Tuesday, July 6, 2010

And Then There Were Four, And Seven Makes One Week!

     I'm sure that those of you following the blog have noticed my absence the last two days. Rest days are not just for the teams! We actually had a nice Sunday at the African Arts markets and I recorded a little bit of two groups that were entertaining the shoppers.
     The fourth of July came and went without much fanfare as a BBQ (braii) that was scheduled got canceled due to lack of interest.
     Yesterday was another short day with a leisurely lunch up the hill from the hotel where I had a ham and cheese sandwich! Yummy!
     I've spent a little portion of the afternoon today watching the Tour de France over the cobblestones and will look forward to keeping track of that during the rest of the month. Old habits are hard to break!
     I thought I'd talk today a little about the less positive things we've seen while in the country. It's been my rule to highlight the positive aspects, but now that my departure is nearing, I don't want to forget some of the things I've seen.
     April Strong had warned me that I'd see barbwire around every house and for the most part, that is the rule. The first couple of days we were here, there was a tent encampment on the way to Soccer City. A few days before the opening match, it seemed to have disappeared.
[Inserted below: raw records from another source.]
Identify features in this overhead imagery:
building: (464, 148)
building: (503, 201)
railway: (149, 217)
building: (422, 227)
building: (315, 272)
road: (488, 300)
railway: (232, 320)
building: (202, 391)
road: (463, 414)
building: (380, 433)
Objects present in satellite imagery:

The BBC had reported about similar things happening in Cape Town.                                                               
     On the way to the national park and Sun City, we passed a platinum mine, the new gold for South Africa.
We were told that the miners make about 2500 rand a month which is roughly $380. The photo is of a village very near the mine.This is still a third world country with third world problems.
     On the other hand, the ordinary people - drivers, maids, food service workers - have been genuinely wonderful, cheerful, and a delight to be around.
It is truly a land of contrasts...
     There are four teams left and seven days to go. I am going to cheer for the Netherlands tonight because in Spanish they are known as Hollandia. I still can't figure out why the nation of Holland isn't around and why in this language it's sometimes called Paises Bajo, lower lands. So Go Holland, Netherlands,  or even better yet - The Mechanical Orange!

1 comment:

  1. Seems to me that you shouldn't have too much trouble finding some South Africaners rooting for the Netherlands, considering the whole Dutch Afrikaaner connection, and all.